= Classical Association of the Middle West and South =

The Classical Association of the Middle West and South (CAMWS) is a professional organization for classicists and non-classicists at all levels of instruction which promotes the Classics through the broad scope of its annual meeting, through its publication of both original research and pedagogical contributions in The Classical Journal and Teaching Classical Languages and through its awards, scholarships, and outreach initiatives.

== Background ==
CAMWS was founded at the University of Chicago in 1905 as the first regional classical organization in the United States of America. It immediately began publication of the Classical Journal, which became only the second classical journal (excluding annuals) in the country. Twenty-two states belonged at CAMWS' inception; there are now thirty-two states and three Canadian provinces. CAMWS is an educational, non-profit organization, the largest of all regional Classical groups; membership is open to anyone with Classical interests, regardless of place of residence. Its members (c. 1,500) are primarily college and university professors, K-12 teachers, and graduate students whose specialty is Classics: Classical languages (Greek and Latin) and the world of ancient Greece and Rome. Departments of Classics at colleges and universities, high schools which teach Latin, publishers and other classical organizations are also welcome to join CAMWS as institutional members.
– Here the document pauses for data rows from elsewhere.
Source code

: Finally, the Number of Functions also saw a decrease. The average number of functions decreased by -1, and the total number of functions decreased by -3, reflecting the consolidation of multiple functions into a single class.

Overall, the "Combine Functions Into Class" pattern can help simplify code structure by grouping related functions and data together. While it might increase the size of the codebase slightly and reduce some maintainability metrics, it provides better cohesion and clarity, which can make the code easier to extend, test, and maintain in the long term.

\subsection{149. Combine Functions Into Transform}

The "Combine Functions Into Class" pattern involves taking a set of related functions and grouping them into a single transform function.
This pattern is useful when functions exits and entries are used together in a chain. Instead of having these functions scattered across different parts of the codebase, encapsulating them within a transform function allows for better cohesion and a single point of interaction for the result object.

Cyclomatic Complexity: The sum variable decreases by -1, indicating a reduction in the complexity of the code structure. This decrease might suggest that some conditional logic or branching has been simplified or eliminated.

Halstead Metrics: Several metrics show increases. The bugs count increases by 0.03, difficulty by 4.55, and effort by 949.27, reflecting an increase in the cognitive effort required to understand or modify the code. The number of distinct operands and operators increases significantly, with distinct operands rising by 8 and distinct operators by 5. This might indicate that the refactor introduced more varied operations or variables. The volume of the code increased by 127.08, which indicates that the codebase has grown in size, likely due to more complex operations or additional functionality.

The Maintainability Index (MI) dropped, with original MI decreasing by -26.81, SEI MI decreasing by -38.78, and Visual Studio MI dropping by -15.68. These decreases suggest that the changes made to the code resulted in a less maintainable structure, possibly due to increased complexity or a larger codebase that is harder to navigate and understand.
A committee of CAMWS, the Committee for the Promotion of Latin (CPL), serves as CAMWS' arm for public outreach.

CAMWS offers a variety of awards and scholarships, including
the Bolchazy Pedagogy Book Prize,
CPL Promotional Activity Award,
CAMWS New Teacher Awards,
CAMWS Travel Grant For High School Groups,
Excavation/Field School Award,
Faculty-Undergraduate Collaborative Research Grant,
CAMWS First Book Award,
Manson A. Stewart Undergraduate Awards,
Manson A. Stewart Teacher Training and Travel Awards,
Outstanding Accomplishment in High School or Undergraduate Classical Studies,
Ovationes,
Phinney Book Prize,
Presidential Award for Outstanding Graduate Student Paper,
School Awards (Latin Translation Contest),
Semple, Grant, and Benario Awards,
Special Service Award, and
Teaching Awards for both high school and college/university teachers.

CAMWS holds its annual meeting in March or April. In odd-numbered years the annual meeting is held in a northern or western state or in Canada. In even-numbered years it is held in a southern state.

CAMWS is a member of the Society for Classical Studies, the National Humanities Alliance and the International Federation of Associations of Classical Studies (FIEC).